Surprise! That actually exists! It's called Section 1201 of the Digital Millennium Copyright Act, the "#anticircumvention" clause, which establishes five-year sentences and $500k fines for anyone who bypasses an "effective access control" for a copyrighted work."

Let Cory (@pluralistic) explain it. He's good at explaining #enshittification, or as the rest of us call it, the 21st goddamn century.

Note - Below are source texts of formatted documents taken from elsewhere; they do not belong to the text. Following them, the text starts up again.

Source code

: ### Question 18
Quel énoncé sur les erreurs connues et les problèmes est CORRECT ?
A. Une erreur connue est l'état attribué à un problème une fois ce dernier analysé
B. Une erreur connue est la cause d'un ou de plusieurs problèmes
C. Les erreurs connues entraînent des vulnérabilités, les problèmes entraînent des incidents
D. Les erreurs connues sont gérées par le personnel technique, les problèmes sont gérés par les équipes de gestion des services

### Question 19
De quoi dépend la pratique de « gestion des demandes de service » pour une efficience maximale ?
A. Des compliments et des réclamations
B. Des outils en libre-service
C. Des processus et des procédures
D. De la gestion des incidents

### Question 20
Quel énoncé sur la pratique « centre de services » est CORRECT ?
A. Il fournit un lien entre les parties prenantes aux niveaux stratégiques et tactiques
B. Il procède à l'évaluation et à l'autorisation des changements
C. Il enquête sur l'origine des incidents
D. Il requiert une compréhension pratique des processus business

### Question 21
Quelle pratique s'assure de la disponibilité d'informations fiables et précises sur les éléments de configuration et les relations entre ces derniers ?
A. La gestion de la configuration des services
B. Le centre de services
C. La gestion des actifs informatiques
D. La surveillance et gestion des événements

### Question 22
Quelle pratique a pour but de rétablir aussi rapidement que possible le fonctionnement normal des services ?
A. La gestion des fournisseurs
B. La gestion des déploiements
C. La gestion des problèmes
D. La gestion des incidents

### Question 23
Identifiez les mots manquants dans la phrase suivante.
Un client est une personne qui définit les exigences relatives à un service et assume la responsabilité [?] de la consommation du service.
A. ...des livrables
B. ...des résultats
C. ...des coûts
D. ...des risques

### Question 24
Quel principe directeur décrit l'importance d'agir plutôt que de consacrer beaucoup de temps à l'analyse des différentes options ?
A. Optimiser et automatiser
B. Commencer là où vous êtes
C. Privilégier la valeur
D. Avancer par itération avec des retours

As an aside, there should be a branch of the Judicial tree that is staffed by people who understand technology and the implications therein. (Just sayin, as someone who had thousands of pages of material stolen "fairly" for LLM.) These courts don't understand what they're ruling on.

#DMCA #copyright

in reply to MissConstrue

"(...)if you want to make a reaction video, then you, personally must create your own stream-ripper. You are not allowed to discuss how to do this with anyone else, and you can't share your stream-ripper with anyone else(...)" For reaction video, you can just stream the original content on a TV next to you. No stream-ripper is needed, and it is hard to imagine "access control" that could block it until we get "Black Mirror" style chips in our heads.
in reply to Zelgaav

@zelgaav All devices that support hdcp have to block analog outputs while protected content is playing. It is part of the hdcp key licensing scheme.